• [SOURCE DATA]:

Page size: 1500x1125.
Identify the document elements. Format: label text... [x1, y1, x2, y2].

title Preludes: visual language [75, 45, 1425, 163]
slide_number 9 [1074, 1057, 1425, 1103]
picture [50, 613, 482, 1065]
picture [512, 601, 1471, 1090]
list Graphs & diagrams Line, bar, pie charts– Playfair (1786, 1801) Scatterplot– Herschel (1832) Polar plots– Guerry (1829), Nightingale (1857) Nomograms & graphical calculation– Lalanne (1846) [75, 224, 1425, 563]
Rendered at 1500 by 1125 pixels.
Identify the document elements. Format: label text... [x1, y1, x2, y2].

---

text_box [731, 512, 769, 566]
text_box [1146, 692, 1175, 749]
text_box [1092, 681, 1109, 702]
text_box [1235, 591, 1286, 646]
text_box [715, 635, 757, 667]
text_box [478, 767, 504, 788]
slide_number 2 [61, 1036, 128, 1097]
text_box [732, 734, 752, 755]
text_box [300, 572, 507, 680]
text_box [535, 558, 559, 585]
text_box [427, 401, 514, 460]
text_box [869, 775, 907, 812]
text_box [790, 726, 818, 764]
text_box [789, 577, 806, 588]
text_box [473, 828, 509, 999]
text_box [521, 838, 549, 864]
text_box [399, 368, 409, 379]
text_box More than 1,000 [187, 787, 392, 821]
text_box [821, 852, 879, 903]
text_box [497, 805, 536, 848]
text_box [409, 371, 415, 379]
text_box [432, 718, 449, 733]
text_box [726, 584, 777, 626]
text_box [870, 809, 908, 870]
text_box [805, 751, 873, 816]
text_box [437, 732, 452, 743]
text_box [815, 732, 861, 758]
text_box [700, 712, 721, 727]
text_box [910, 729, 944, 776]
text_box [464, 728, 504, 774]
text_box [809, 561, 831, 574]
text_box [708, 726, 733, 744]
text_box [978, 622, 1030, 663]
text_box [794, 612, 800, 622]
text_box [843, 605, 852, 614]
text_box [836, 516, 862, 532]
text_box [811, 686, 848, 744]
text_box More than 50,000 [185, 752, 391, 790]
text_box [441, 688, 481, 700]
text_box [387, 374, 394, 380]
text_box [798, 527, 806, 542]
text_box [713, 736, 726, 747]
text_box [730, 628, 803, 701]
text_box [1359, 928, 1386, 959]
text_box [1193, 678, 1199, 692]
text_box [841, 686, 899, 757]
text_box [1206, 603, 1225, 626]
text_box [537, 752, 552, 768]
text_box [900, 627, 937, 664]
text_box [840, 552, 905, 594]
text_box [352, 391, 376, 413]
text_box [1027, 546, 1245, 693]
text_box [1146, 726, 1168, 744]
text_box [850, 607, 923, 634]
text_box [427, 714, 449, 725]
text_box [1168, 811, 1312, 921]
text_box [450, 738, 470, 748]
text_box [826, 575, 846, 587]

• [WHAT YOU NEED TO DO]: Copy exactly the stretch of data above from the line with "Page size: 1500x1125." through the line with "Rendered at 1500 by 1125 pixels.", and omit all other lines.

• [FINISHED TASK]:
Page size: 1500x1125.
Identify the document elements. Format: label text... [x1, y1, x2, y2].

title Preludes: visual language [75, 45, 1425, 163]
slide_number 9 [1074, 1057, 1425, 1103]
picture [50, 613, 482, 1065]
picture [512, 601, 1471, 1090]
list Graphs & diagrams Line, bar, pie charts– Playfair (1786, 1801) Scatterplot– Herschel (1832) Polar plots– Guerry (1829), Nightingale (1857) Nomograms & graphical calculation– Lalanne (1846) [75, 224, 1425, 563]
Rendered at 1500 by 1125 pixels.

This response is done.